Le modèle inclusif s’inscrit dans un contexte de bouleversements du lien social qui n’est plus cimenté par les seuls idéaux traditionnels. Considérant que c’est à la norme commune de s’adapter au sujet, l’intention inclusive s’est alors imposée en réponse au déracinement des sujets esseulés. Aujourd’hui, nous assistons à l’exacerbation de l’isolement de ces derniers avec leur jouissance, sans le secours de l’Autre pour s’orienter. Les normes plurielles se sont ainsi substituées à l’universel de la loi symbolique héritière de la fonction paternelle comme instance qui régule, fait limite et ordonne les jouissances.
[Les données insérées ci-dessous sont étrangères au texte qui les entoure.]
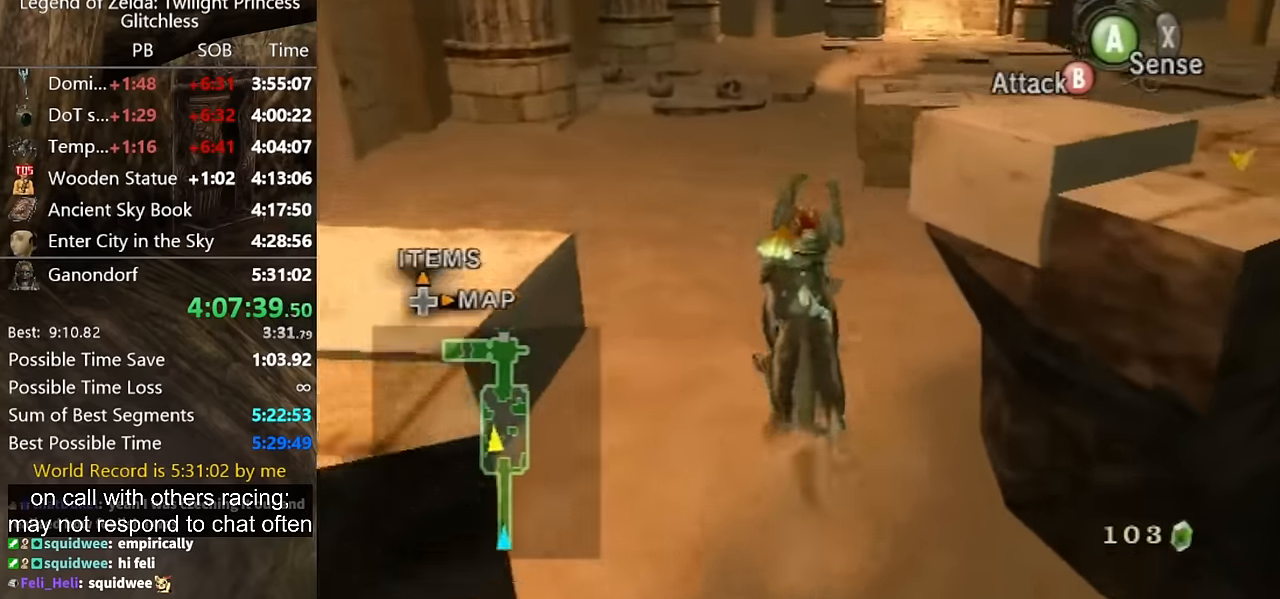
{"buttons": [], "left_stick": "up", "right_stick": "center", "events": [[33, "B", "down"], [67, "B", "up"]]}
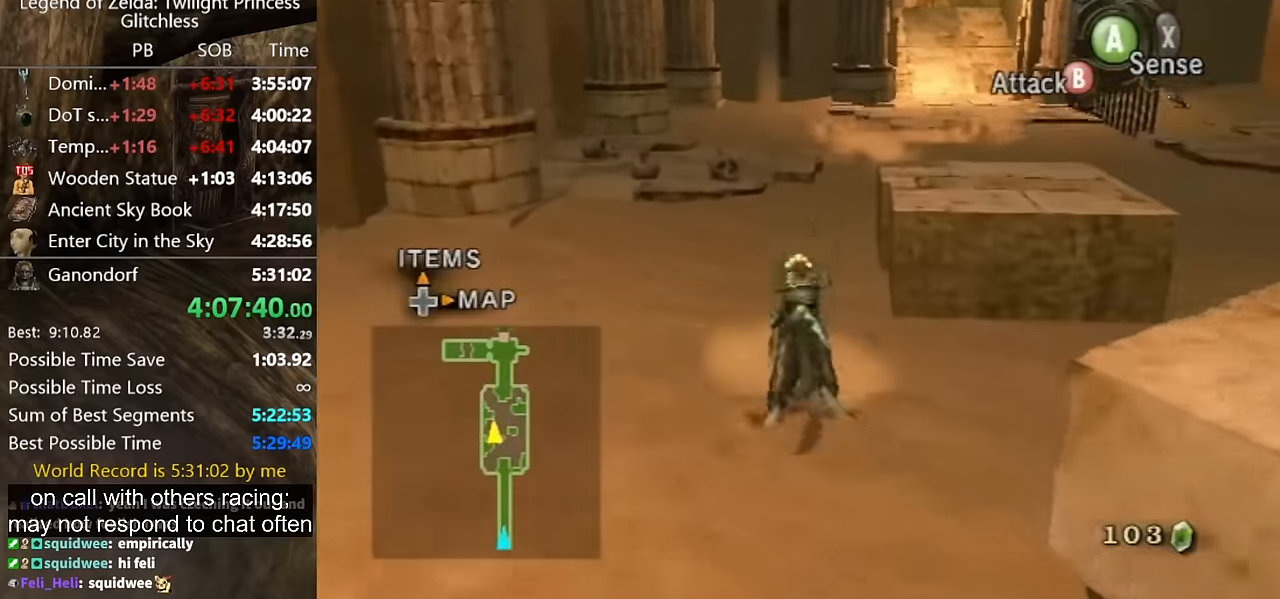
{"buttons": [], "left_stick": "up", "right_stick": "center", "events": [[267, "B", "down"], [333, "B", "up"]]}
Cherchant ainsi à localiser les différentes modalités de jouissance par les communautés — chacune revendiquant sa norme —, la volonté inclusive ne parvient pas toujours à faire lien social en raison de l’impossible collectivisation des jouissances. L’inclusion rate dans son intention à faire totalité malgré un idéal d’égalité pour tous qui vise à recouvrir la perte originelle du sujet barré. Par conséquent, cherchant à abolir l’exception et la perte, la logique inclusive produit « une série en développement sans limite et sans totalisation1 » des particularités, qui a pour effet de renforcer paradoxalement les ségrégations. Le signe + du mouvement LGBTQIA+ en est le paradigme. Il y a toujours un reste qui s’exclut des particularités2.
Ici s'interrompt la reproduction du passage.